Poll: About half of South Dakota voters want Medicaid expansion, but many remain undecided

Poll: About half of South Dakota voters want Medicaid expansion, but many remain undecided

South Dakota, one of a dozen states that has strict limits on who can qualify for Medicaid, could vote in November to expand health care coverage to thousands more people. A new state poll finds that supporters currently outweigh the opposition, but a large percentage have not made up their minds.

Roughly half – 54 percent – of registered voters in South Dakota support Medicaid expansion less than a month before the public decides the midterm referendum, according to final results from the SDSU Poll.

Another 18 percent of voters said they did not want to implement the constitutional Amendment D – to expand Medicaid access. An additional 28 percent said they were unsure about the issue.

Because states are responsible for administering Medicaid, it is governors, state legislatures and sometimes voters who decide how to manage the system. Most U.S. states have expanded access to Medicaid since 2010, when former President Barack Obama signed the Affordable Care Act into law, extending health care coverage to 21 million Americans in low-income households who are under age 65.

In states that have expanded, rural hospitals are less likely to close their doors and Medicaid expansion often offers “more supports to rural providers,” said Akeiisa Coleman, senior program officer for Medicaid policy at the Commonwealth Fund.
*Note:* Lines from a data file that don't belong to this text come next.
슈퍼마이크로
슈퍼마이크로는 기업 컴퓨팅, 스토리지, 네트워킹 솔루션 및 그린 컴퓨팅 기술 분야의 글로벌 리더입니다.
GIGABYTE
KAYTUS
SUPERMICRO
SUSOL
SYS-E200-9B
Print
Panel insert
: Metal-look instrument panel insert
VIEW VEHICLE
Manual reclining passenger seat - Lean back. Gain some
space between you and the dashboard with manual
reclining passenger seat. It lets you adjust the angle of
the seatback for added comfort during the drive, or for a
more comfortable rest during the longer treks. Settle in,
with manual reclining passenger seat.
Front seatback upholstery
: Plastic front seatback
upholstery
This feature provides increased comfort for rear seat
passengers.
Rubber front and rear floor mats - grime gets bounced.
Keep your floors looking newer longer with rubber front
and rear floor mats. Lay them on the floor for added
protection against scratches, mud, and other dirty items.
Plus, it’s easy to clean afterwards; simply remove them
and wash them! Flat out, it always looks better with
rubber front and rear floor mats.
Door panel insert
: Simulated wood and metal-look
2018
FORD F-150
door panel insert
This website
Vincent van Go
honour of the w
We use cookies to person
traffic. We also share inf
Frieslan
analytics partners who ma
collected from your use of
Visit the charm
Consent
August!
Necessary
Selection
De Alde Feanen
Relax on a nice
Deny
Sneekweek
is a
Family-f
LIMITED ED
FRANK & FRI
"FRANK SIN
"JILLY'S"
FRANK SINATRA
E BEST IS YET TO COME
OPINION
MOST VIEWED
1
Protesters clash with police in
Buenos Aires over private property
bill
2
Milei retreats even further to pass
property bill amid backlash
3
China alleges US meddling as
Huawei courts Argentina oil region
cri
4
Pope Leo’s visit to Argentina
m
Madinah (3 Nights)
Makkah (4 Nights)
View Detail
Typically in non-expansion states, people experience higher rates of uninsurance, Coleman said, adding that a lack of health care coverage often translates to avoidance of care and a decline in overall health outcomes. Nationwide, about 8 percent of Americans do not have health insurance, according to Kaiser Family Foundation. (A federal public health emergency during the coronavirus pandemic has kept patients from being disenrolled from Medicaid, but that declaration could expire in early 2023, and the number of uninsured could soon grow.)